Electra
Page 16
Clytemnestra nodded to him, but did not speak. Her hand was at her side, as though she was in pain. Her breathing among the dust set up by feet and hooves and wagon-wheels was harsh and grating.
I longed to be beside her, to hold her hand and comfort her. But there was no time for that. A herald standing a little way along the rocky road that led to the Lion Gate suddenly shouted out, ‘He comes! The High King of Achaea comes! Make way for Agamemnon!

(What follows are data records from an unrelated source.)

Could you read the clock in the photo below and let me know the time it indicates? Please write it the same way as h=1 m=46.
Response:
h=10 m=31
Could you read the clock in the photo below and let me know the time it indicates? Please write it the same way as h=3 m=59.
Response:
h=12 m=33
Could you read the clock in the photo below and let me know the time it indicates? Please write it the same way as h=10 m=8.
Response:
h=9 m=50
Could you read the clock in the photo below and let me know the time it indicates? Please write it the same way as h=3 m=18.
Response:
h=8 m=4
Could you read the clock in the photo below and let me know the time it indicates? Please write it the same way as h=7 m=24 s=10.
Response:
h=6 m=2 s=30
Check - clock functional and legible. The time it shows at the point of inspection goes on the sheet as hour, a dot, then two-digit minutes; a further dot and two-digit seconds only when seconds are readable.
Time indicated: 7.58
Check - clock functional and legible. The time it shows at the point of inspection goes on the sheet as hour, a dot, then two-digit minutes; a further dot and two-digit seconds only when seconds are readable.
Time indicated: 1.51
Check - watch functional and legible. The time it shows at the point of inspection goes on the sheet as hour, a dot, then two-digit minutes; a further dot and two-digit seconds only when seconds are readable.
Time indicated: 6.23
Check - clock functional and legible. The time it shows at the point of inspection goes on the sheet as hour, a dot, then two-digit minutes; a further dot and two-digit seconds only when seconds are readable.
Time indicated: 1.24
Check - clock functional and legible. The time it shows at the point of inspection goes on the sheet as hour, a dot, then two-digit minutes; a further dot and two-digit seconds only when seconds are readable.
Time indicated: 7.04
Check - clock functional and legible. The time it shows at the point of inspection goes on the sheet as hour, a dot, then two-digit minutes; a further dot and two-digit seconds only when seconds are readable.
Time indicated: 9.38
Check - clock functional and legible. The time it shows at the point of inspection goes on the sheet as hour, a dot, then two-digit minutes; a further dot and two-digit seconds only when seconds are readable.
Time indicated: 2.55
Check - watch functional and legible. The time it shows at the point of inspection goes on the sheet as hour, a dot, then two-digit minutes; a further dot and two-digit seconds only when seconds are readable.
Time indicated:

It had been ten years since I last saw my father, and I do not know now what I expected to see that day—a rich prince? A god? Or a man raised from the dead?
I think it must have been the last, for, as in a dream, I saw this man standing on a broken cart and knew him at once, though he was like no king that the world had ever seen before. The hair had gone from his brown and wrinkled head; his beard, that had once been his lion’s pride, was but a few thin hairs that blew about in the wind on our upland rocks; his nose had shrunk until it looked a bird’s beak, above which his filmed grey eyes gazed, like those of a timeless mariner who must search for some lost coast-line to eternity, blinding himself.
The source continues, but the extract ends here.